▸ **Exercise brief**:
Recast every line of the material below as a JSON array of strings, one string per line, with blank lines omitted.

▸ **Dataset content**:
☆ ☆ ☆ ☆

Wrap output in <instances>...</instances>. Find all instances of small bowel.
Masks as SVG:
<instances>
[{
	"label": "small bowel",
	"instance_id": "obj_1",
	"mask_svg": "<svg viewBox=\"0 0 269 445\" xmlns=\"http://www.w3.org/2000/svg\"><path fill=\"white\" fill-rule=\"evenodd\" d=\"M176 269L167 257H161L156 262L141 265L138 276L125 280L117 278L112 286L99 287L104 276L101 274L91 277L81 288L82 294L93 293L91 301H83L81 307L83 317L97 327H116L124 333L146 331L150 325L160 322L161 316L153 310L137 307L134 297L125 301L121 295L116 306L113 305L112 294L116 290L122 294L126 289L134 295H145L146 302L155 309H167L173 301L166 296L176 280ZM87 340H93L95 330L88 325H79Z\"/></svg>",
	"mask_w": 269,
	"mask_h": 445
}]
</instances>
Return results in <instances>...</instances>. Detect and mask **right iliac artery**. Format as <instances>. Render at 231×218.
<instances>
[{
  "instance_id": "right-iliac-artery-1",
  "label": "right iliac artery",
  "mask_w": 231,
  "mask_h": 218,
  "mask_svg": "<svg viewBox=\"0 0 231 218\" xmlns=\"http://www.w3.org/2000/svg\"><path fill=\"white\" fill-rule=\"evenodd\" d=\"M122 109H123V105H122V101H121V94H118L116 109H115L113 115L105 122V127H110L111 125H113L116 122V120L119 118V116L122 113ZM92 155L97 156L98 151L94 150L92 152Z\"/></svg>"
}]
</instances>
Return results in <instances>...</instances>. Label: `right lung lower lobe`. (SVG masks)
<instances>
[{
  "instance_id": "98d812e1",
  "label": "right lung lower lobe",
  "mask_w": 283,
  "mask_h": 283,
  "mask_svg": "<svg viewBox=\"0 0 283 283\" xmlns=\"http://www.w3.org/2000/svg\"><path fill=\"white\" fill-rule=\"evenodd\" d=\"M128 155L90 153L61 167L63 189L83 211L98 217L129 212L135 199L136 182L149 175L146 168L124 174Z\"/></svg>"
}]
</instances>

☆ ☆ ☆ ☆

▸ **Output of the task**:
[
  "Wrap output in <instances>...</instances>. Find all instances of small bowel.",
  "Masks as SVG:",
  "<instances>",
  "[{",
  "\t\"label\": \"small bowel\",",
  "\t\"instance_id\": \"obj_1\",",
  "\t\"mask_svg\": \"<svg viewBox=\\\"0 0 269 445\\\" xmlns=\\\"http://www.w3.org/2000/svg\\\"><path fill=\\\"white\\\" fill-rule=\\\"evenodd\\\" d=\\\"M176 269L167 257H161L156 262L141 265L138 276L125 280L117 278L112 286L99 287L104 276L101 274L91 277L81 288L82 294L93 293L91 301H83L81 307L83 317L97 327H116L124 333L146 331L150 325L160 322L161 316L153 310L137 307L134 297L125 301L121 295L116 306L113 305L112 294L116 290L122 294L126 289L134 295H145L146 302L155 309H167L173 301L166 296L176 280ZM87 340H93L95 330L88 325H79Z\\\"/></svg>\",",
  "\t\"mask_w\": 269,",
  "\t\"mask_h\": 445",
  "}]",
  "</instances>",
  "Return results in <instances>...</instances>. Detect and mask **right iliac artery**. Format as <instances>. Render at 231×218.",
  "<instances>",
  "[{",
  "  \"instance_id\": \"right-iliac-artery-1\",",
  "  \"label\": \"right iliac artery\",",
  "  \"mask_w\": 231,",
  "  \"mask_h\": 218,",
  "  \"mask_svg\": \"<svg viewBox=\\\"0 0 231 218\\\" xmlns=\\\"http://www.w3.org/2000/svg\\\"><path fill=\\\"white\\\" fill-rule=\\\"evenodd\\\" d=\\\"M122 109H123V105H122V101H121V94H118L116 109H115L113 115L105 122V127H110L111 125H113L116 122V120L119 118V116L122 113ZM92 155L97 156L98 151L94 150L92 152Z\\\"/></svg>\"",
  "}]",
  "</instances>",
  "Return results in <instances>...</instances>. Label: `right lung lower lobe`. (SVG masks)",
  "<instances>",
  "[{",
  "  \"instance_id\": \"98d812e1\",",
  "  \"label\": \"right lung lower lobe\",",
  "  \"mask_w\": 283,",
  "  \"mask_h\": 283,",
  "  \"mask_svg\": \"<svg viewBox=\\\"0 0 283 283\\\" xmlns=\\\"http://www.w3.org/2000/svg\\\"><path fill=\\\"white\\\" fill-rule=\\\"evenodd\\\" d=\\\"M128 155L90 153L61 167L63 189L83 211L98 217L129 212L135 199L136 182L149 175L146 168L124 174Z\\\"/></svg>\"",
  "}]",
  "</instances>"
]